Officers ordered the Crews brothers out of the car and retrieved from under the floor mat a sawed-off shotgun whose barrel was roughly ten inches long. The gun was approximately seventeen inches long, and its stock had been modified to a pistol grip. An ATF agent testified that such a firearm was required by law to be registered but that this particular weapon was not registered. The agent also testified that it was easy to reach the passenger's floor mat from the driver's seat.

A jury convicted Crews of possession of an unregistered firearm. He received a twenty-one month sentence. Crews timely appealed.

II

Crews claims first that there was technical noncompliance with Fed. R. Crim. P. 4 and 9. Assuming that there were deficiencies in the manner in which authorities attempted to serve the summons and in the bench warrant which was issued when Crews failed to appear at his arraignment, these deficiencies do not warrant the relief sought. The law is clear that defects in the procedure through which a defendant is brought to court do not void his subsequent conviction. See United States v. Crews, 445 U.S. 463, 474 (1980); Gerstein v. Pugh, 420 U.S. 103, 119 (1975); United States v. Manbeck, 744 F.2d 360, 381 (4th Cir. 1984), cert. denied, 469 U.S. 1217 (1985).

III

Crews next claims that the evidence was insufficient to establish that he possessed the firearm. To sustain a conviction under 26 U.S.C.A. § 5861 (West 1989), possession may be actual or constructive. United States v. Jenkins, 981 F.2d 1281, 1283 (D.C. Cir. 1992). " ' [T]o establish constructive possession, the government must produce evidence showing ownership, dominion, or control over the contraband itself or the premises or vehicle in which the contraband is concealed.' " United States v. Blue, 957 F.2d 106, 107 (4th Cir. 1992) (quoting United States v. Ferg, 504 F.2d 914, 916-17 (5th Cir. 1974) (alteration in original)).

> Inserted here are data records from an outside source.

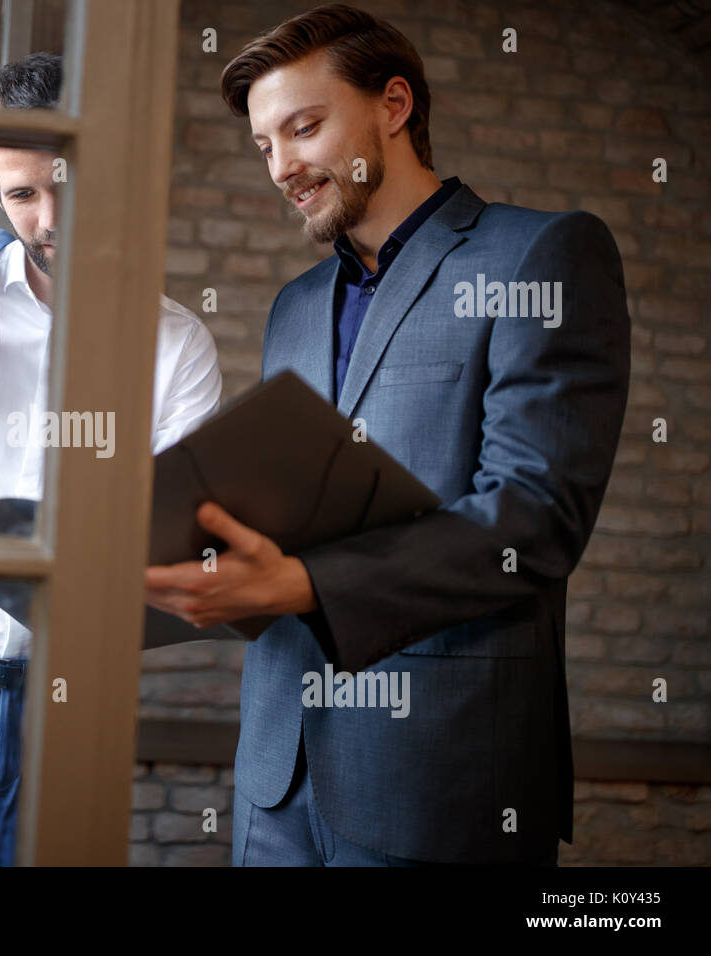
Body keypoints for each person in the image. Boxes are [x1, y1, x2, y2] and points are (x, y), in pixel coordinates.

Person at [145, 4, 629, 866]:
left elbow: (533, 519)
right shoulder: (294, 306)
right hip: (276, 778)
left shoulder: (541, 257)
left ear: (394, 106)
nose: (283, 166)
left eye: (305, 127)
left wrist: (299, 583)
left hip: (442, 778)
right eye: (265, 145)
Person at [0, 52, 223, 866]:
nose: (51, 216)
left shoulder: (176, 347)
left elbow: (180, 535)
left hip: (74, 697)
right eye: (23, 194)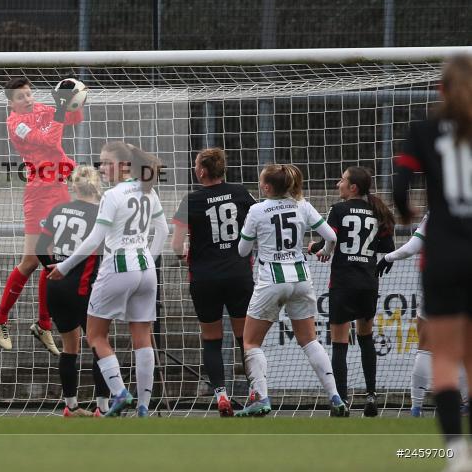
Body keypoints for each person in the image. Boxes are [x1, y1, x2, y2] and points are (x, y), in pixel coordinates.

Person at [48, 142, 169, 418]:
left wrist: (65, 266)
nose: (102, 168)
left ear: (124, 165)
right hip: (146, 269)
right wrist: (149, 257)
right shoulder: (148, 190)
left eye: (106, 163)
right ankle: (143, 408)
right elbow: (163, 230)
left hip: (118, 267)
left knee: (95, 335)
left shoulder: (113, 196)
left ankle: (120, 393)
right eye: (100, 162)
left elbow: (95, 239)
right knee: (142, 337)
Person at [393, 55, 472, 462]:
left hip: (442, 251)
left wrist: (406, 212)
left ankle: (457, 454)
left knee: (442, 355)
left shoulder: (423, 130)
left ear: (440, 89)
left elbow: (399, 186)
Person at [234, 164, 347, 417]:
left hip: (272, 280)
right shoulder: (302, 205)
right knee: (310, 340)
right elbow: (331, 237)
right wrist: (325, 252)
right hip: (301, 278)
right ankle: (335, 396)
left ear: (266, 187)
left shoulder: (257, 210)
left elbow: (242, 251)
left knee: (250, 341)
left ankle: (261, 398)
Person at [0, 77, 85, 355]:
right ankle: (0, 319)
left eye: (29, 94)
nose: (28, 99)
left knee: (53, 261)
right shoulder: (15, 124)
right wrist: (60, 110)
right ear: (11, 103)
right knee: (31, 260)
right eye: (21, 97)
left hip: (60, 188)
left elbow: (74, 118)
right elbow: (48, 140)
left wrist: (74, 99)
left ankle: (43, 324)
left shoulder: (43, 109)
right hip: (39, 192)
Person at [171, 148, 256, 417]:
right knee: (246, 338)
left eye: (196, 164)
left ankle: (221, 395)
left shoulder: (191, 200)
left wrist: (183, 254)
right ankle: (255, 392)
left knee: (211, 339)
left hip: (205, 277)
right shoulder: (241, 193)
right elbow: (258, 223)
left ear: (202, 171)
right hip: (238, 274)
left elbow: (176, 244)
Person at [309, 166, 395, 417]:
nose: (338, 184)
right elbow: (388, 247)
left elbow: (329, 241)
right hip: (368, 282)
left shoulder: (338, 210)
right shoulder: (377, 211)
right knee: (366, 338)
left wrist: (314, 248)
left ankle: (342, 401)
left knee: (339, 343)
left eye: (342, 180)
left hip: (343, 282)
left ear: (353, 187)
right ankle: (371, 395)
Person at [35, 165, 111, 417]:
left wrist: (53, 268)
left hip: (56, 287)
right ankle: (102, 407)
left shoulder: (58, 210)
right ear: (96, 186)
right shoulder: (99, 214)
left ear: (75, 186)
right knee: (99, 344)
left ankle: (71, 405)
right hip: (83, 288)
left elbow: (40, 247)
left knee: (70, 347)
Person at [377, 212, 469, 417]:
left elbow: (412, 247)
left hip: (438, 283)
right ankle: (466, 404)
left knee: (425, 346)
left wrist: (388, 257)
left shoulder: (435, 214)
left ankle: (416, 408)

In the subject case, the evidence was sufficient under Glasser v. United States, 315 U.S. 60, 80 (1942), to sustain the conviction. Crews was the driver of the car; as such, he clearly had dominion and control over the vehicle. Further, the shotgun, which was not properly registered, was well within his reach, its grip was pointing toward him, and the shotgun protruded from under the passenger floor mat. These facts are sufficient to establish constructive possession under the applicable case law.

IV

Finally, we find no deficiency in the court's instruction on constructive possession. The instruction, taken as a whole, fairly stated the law of constructive possession in this Circuit. See United States v. Cobb, 905 F.2d 784, 788-89 (4th Cir. 1990), cert. denied, 498 U.S. 1049 (1991).

V

We accordingly affirm the conviction. As our review of the materials before us reveals that it would not significantly aid the decisional process, we dispense with oral argument.